County Executive Dow Constantine trekked east to Hobart — and into the sometimes-tenuous relationship between county government and rural King County residents — for a forum last week.

Constantine said unincorporated-area and rural residents stand to bear the brunt of looming cuts to county services, including King County Sheriff’s Office deputy layoffs and cutbacks to the county court system.

Contributed King County Executive Dow Constantine (left) addresses rural residents and the presidents of the six unincorporated area councils, including Four Creeks leader Tom Carpenter (far right), at a July 26 forum.
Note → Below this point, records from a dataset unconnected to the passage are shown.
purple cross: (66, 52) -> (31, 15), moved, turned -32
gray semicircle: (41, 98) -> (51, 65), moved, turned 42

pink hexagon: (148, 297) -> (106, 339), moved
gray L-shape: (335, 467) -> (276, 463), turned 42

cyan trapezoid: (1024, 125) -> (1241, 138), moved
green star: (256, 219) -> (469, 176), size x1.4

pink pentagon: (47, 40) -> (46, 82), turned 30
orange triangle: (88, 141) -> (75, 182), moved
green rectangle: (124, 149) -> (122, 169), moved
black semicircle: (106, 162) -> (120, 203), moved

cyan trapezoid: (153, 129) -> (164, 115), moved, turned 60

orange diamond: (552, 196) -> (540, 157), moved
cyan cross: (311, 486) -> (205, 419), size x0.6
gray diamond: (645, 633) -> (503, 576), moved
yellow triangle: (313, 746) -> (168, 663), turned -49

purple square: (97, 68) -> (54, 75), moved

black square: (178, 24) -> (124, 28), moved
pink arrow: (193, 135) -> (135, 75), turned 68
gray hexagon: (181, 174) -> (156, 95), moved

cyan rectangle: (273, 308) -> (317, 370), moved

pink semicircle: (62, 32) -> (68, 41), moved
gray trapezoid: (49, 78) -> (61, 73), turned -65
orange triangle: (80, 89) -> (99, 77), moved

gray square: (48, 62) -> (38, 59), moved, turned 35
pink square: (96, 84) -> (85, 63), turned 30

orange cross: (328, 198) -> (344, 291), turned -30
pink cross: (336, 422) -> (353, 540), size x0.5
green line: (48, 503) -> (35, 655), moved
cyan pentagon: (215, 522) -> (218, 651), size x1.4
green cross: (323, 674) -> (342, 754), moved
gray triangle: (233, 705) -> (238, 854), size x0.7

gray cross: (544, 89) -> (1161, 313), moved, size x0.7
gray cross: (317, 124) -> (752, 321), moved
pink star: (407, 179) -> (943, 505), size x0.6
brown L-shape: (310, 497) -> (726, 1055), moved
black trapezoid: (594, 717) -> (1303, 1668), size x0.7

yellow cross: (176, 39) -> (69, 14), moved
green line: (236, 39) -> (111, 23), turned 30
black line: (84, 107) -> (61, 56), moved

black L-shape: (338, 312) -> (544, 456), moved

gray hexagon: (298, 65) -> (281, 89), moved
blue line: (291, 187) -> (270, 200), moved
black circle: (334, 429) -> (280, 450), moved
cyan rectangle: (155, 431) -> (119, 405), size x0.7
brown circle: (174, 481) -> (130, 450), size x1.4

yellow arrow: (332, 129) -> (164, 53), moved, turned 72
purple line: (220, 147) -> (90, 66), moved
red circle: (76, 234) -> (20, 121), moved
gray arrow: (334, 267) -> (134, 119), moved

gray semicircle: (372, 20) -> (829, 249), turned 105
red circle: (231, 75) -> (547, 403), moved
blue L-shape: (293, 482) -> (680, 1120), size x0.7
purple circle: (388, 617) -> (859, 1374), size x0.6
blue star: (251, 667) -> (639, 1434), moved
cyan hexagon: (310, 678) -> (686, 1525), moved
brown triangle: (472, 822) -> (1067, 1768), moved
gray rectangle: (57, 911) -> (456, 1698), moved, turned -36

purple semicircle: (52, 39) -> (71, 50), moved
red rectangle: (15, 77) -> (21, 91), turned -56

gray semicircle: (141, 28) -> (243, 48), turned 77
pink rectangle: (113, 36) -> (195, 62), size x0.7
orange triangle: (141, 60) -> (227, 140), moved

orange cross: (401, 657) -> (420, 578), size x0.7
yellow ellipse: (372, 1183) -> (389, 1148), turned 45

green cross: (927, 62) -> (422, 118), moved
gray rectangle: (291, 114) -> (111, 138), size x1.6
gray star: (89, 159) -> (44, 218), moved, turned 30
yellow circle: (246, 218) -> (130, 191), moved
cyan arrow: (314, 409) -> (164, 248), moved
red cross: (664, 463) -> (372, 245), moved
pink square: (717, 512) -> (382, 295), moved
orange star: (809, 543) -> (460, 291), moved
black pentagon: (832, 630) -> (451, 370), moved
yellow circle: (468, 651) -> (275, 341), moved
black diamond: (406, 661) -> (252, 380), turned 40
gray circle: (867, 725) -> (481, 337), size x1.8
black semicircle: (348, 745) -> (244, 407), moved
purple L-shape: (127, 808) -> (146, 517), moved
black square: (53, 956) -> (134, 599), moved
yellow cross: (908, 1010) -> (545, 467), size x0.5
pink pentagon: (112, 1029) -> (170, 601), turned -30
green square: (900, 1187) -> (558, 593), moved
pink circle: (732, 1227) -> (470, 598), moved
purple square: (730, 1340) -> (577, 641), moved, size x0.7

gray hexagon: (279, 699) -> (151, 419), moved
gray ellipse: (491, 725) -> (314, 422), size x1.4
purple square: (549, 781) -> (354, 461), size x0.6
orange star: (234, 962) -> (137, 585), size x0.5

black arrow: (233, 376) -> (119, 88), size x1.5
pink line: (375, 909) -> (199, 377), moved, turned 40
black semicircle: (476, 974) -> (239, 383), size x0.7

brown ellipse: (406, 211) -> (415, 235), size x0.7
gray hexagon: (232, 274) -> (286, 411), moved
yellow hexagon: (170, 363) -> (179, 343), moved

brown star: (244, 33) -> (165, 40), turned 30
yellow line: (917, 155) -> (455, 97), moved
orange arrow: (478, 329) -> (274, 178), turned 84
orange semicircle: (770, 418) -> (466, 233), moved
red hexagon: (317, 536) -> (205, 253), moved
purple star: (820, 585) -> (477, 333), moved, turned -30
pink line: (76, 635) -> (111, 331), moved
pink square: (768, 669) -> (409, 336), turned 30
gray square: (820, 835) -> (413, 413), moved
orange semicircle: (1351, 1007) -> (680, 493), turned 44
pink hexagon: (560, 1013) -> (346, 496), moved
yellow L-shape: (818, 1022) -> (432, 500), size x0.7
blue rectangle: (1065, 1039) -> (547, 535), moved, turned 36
“There is significant disconnect between the cost of doing business and the dollars available,” he said during the July 26 meeting at Hobart Community Church. “We’re scrounging and scrapping to find ways to protect the quality of life for 2 million people in this county.”

Inside the overheated church, Constantine heard from leaders of the six unincorporated area councils — citizen groups elected by residents in regions as disparate as Vashon Island and rural Maple Valley. The unincorporated county is home to about 340,000 of the 1.9 million county residents.

The group includes Four Creeks, home to about 14,000 residents in a swath stretched between Issaquah and Renton. The area encompasses Maple Hills, May Valley, Mirrormont and other communities south of Issaquah city limits.